Part of the debate – in the Senedd at 3:47 pm on 21 June 2017.
Can I thank the committee? Obviously, I’m not a member of the committee, but I thought this was a really focused and forthright piece of work, so I’m not surprised it’s been influential already. I thank the Cabinet Secretary as well, because judging by the quoted evidence in the report, you certainly took a very open and responsive approach to the evidence that was heard there.
With regard to support for Syrian refugees in particular, I think it would be fair to observe that any government—and, you know, we’re talking about more than two Governments in this; there are several just across the continent of Europe—they had a very short time to try and manage a major displacement of people. They’re faced with a huge challenge, and with the best planning in the world, I think the early and very urgent days when demand was outstripping the capacity to meet it is—. You know, obviously it comes as a shock to us, but we need to understand that that’s almost inevitable.

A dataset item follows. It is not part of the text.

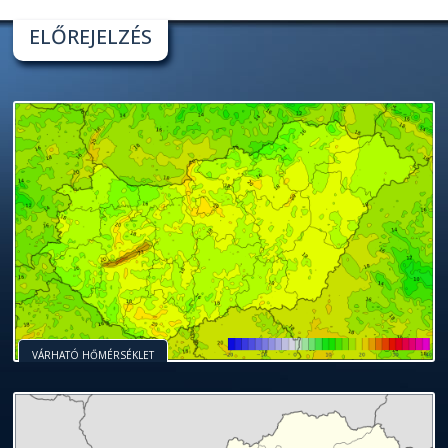
ELŐREJELZÉS
VÁRHATÓ HŐMÉRSÉKLET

But even so, John, you might remember me asking you back in September if you were going to have a look at why Wales had taken in only a 112 Syrian refugees, and 13 local authorities at that stage hadn’t taken any at all. I can see in the evidence that Unison told you that the preparedness of local authorities effectively dictated the pace of response. But I’m just wondering if the committee really got to the bottom of that, to establish why councils like Torfaen—who deserve great congratulation in this—were able to get their acts together far more quickly than other councils, because that would certainly have affected the ability of the UN and the ancillary workers to match individuals that they verified before they left Syria with the local authorities in Wales. From the report, it seems that once the streamlined system got going, it seems to have proven to be a much better experience for those who went through it.

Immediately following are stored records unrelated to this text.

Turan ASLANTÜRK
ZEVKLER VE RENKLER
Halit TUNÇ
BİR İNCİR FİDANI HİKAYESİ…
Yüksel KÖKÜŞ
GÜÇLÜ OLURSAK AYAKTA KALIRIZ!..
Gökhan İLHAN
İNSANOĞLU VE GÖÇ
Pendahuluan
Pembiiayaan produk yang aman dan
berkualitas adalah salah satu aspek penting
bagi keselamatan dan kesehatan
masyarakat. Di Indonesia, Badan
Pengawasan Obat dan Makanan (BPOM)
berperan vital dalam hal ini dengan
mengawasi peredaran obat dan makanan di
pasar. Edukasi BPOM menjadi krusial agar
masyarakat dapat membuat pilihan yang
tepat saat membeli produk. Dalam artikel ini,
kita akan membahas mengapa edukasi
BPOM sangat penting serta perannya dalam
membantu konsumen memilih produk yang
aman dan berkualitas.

I can certainly see the attraction of removing the distinction between the Syrian vulnerable person resettlement scheme and the standard asylum route. I appreciate that’s not a matter for this place. But there is a question, I think, whether the distinction can be removed safely without the beginning of the process being located in, or at least very near, the country of origin. Nevertheless, I really do wish the Welsh Government’s operations board only the very best in trying to square that circle, if, in fact, there’s a circle there to be squared. It does, kind of, sit a little at odds with the concern that you raised, John, about the future of the cohesion co-ordinators. You know, it seems a little bit out of kilter, when you’re talking about equalising two systems, that that doesn’t stretch as far as the co-ordinators.

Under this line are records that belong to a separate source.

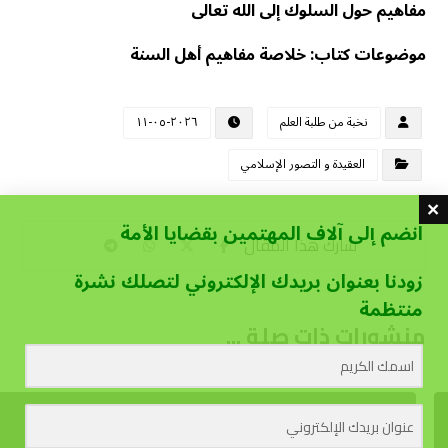
مفاهيم حول السلوك إلى الله تعالى
موضوعات كتاب: خلاصة مفاهيم أهل السنة
نخبة من طلبة العلم
٢٠٢٦-٠٥-١١
العقيدة و التصور الإسلامي
انضم إلى آلاف المهتمين بقضايا الأمة
زودنا بعنوان بريدك الإلكتروني لتصلك نشرة
منتظمة
منشورات ذات صلة ...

The point made about the 56-day move-on period certainly caught my eye, as did the various recommendations to help with integration from the perspective of the asylum-seeking refugee, and members of the community, of course, into which they’re coming. It goes without saying, I think, that the community cohesion plan needs to get to grips with the myths that are surrounding asylum seekers and refugees—their rights, their financial support, their ability to work and so on. But I think it also needs to be really bold and unshakeable when we’re talking about children, accompanied or otherwise. Yes, there are children in Wales who have serious needs and lives that we—. We should feel culpable that we still have children living as they do, but children are children, and I don’t care where they’re from—their rights under the United Nations Convention on the Rights of the Child are rights we’ve all committed to observe. The patch of earth on which you come into this world should not really determine the level of support you can expect if you happen to find yourself a child in Wales. An unaccompanied child will have no responsibility for the decision about why they came to this country and the way in which it was done. They will probably have endured tremendous trauma before the journey had even begun. They cannot be overlooked just because a child who lives here already also has grave needs. Cabinet Secretary, it’s these later recommendations in the report that I hope have really made an impression on you, as they have on me. I recall that it was actually Leanne Wood, I think, who brought one example of a story that you’d heard about an unaccompanied child, and the horrors that they’d gone through—coming in from Calais, that was. That is a child—I don’t care where they’ve come from. Nobody should go through that experience.
I thought it was very telling, actually, that people coming to this country in chaotic circumstances often saw the acquisition of functioning English to be just as much of a priority as decent housing and access to social and financial support. The inability to communicate has to be the most isolating experience in the world. I know this is expensive, Cabinet Secretary, and I appreciate it’ll take time, but there are recommendations in this report about using students and volunteers, under professional guidance, that really might just help to speed this up a little bit. Of course—you know, co-production—let’s use some of those refugees and asylum seekers who’ve acquired some skills themselves, because their volunteering more generally is also key to improving their communication skills, their confidence, their networking and other skills that improve mental resilience, which I know we’ve spoken about before.
I’ve plenty of other words of congratulations for you, John, and the committee, but I’ll leave those for another day as I’m out of time. Thank you.